In this age of many companies adopting the ideas of either DevOps or SRE (Site Reliability Engineer) roles, there is constant need for automation. Mundane tasks like collecting metrics, alerts, server and database asset info into a central database on which you can do reporting is now a common task that many DBAs or system admins are performing.
In SQL Server world, we are fortunate to have a vibrant community of PowerShell enthusiasts that have open sourced dbatools – a community driven PowerShell module to automate database development and administration.
This begs a question..
Why do we need automation?
We need automation to get rid of repetitive tasks that we have to perform on a daily basis. It is often said:
If you have to repeat it, better automate it.
This makes sense as the room for common errors is alleviated when the same steps you are taking are automated. Also, with ever increasing data needs, the infrastructure footprint is ever increasing. To meet this ever increasing demand, the only way for a team to scale is to adopt automation.
For example, being a SQL Server DBA, you might have been involved in server migration projects wherein you are tasked to migrate from older version of SQL server (SQL server 2008, SQL server 2008R2) to a more modern & supported version (SQL server 2014, 2016, 2017, etc.).
In the stone age (before dbatools), we as DBA’s spent countless hours scripting pre-migration tasks like logins, SQL Agent jobs, linked servers, system database custom objects, resource governor settings, certificates, etc.
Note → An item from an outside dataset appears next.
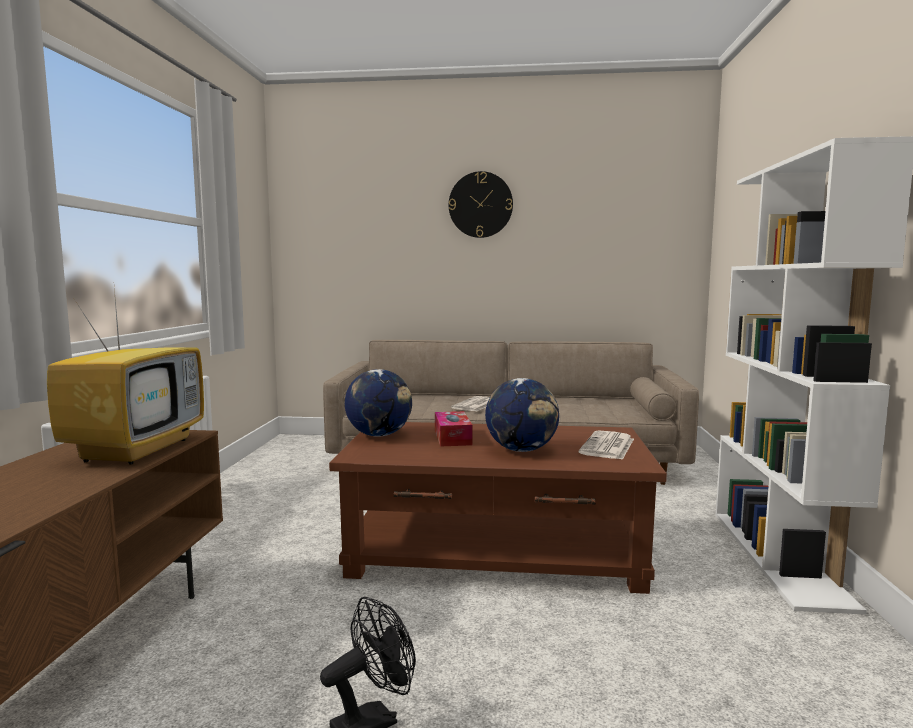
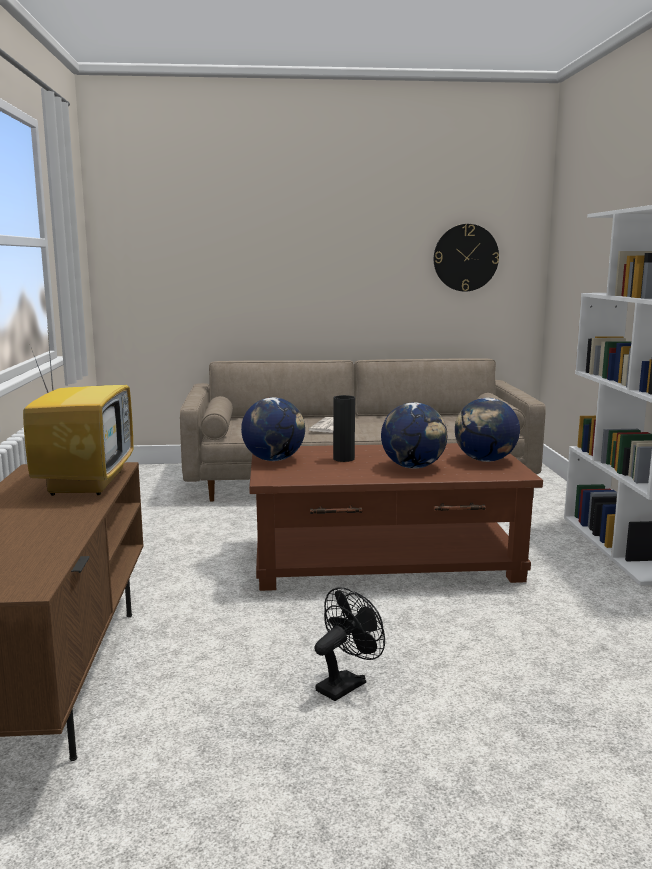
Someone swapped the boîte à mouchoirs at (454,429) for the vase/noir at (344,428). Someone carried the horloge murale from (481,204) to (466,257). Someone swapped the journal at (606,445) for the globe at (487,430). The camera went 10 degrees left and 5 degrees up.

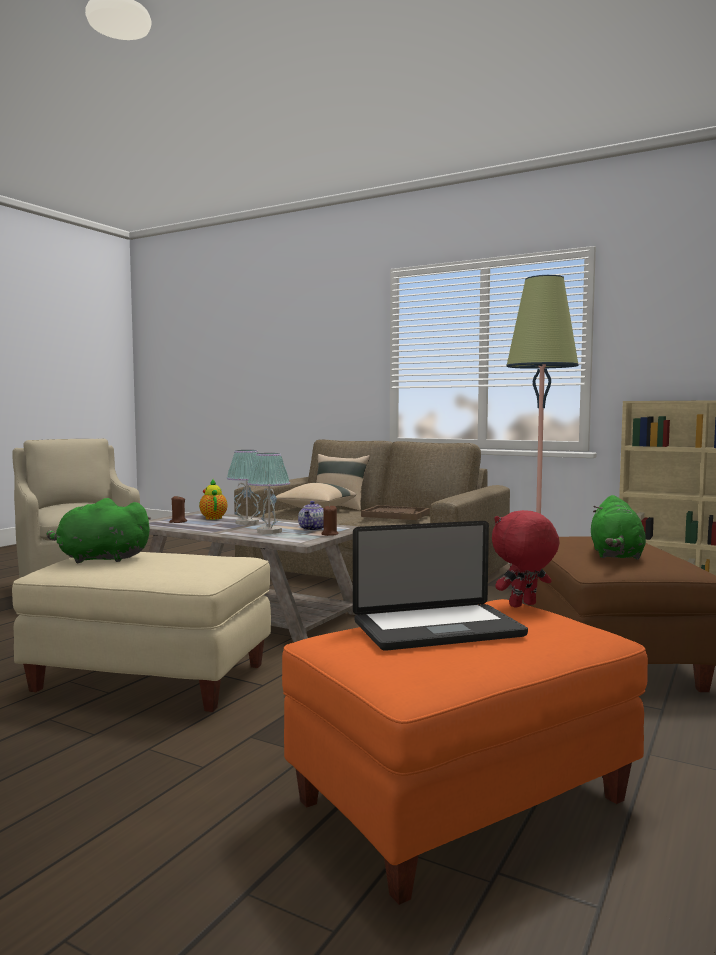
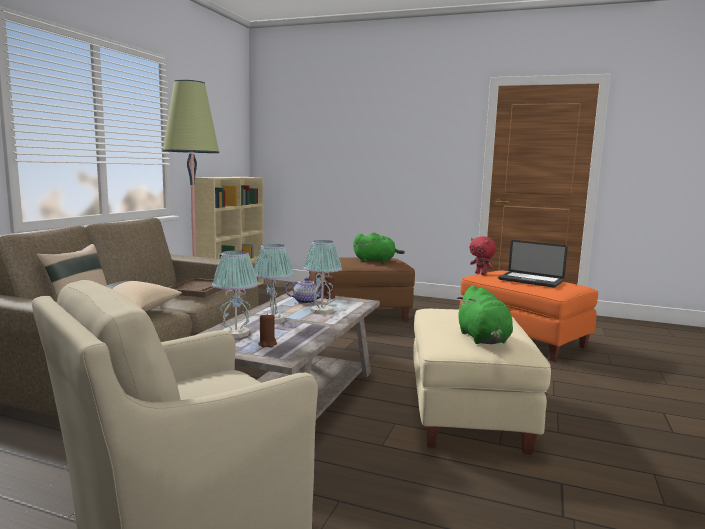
Someone swapped the théière at (213,499) for the lampe de table at (235,294). Someone rotated the ordinateur portable at (440,586) by 150 degrees clockwise. The camera went 100 degrees left and 5 degrees up.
Even doing all this effort, often we miss few critical things due to non-standard process. dbatools takes care of the entire migration including pre-migration steps and migrating all or few databases from one instance to another along with error handling and logging. This is awesome, isn’t it?
Once good thing about dbatools is that it has lots of commands to get all kinds of information that you want to gather. The commands name have the prefix Get-Dba*. Another beauty is the ability to pipe the output of the commands and write to SQL tables using Write-DbaDataTable command.
In a large organization where you have hundreds of servers to manage and you often face a situation where you want to query all your SQL server estate. For example, checking total RAM and the max memory setting or you want to get version and service pack info for your entire SQL Server estate. Doing these tasks single threaded against a ton of servers is often painful because it takes lot of time!
Multithreading to the rescue
What is multithreading and how does PowerShell offer multithreading?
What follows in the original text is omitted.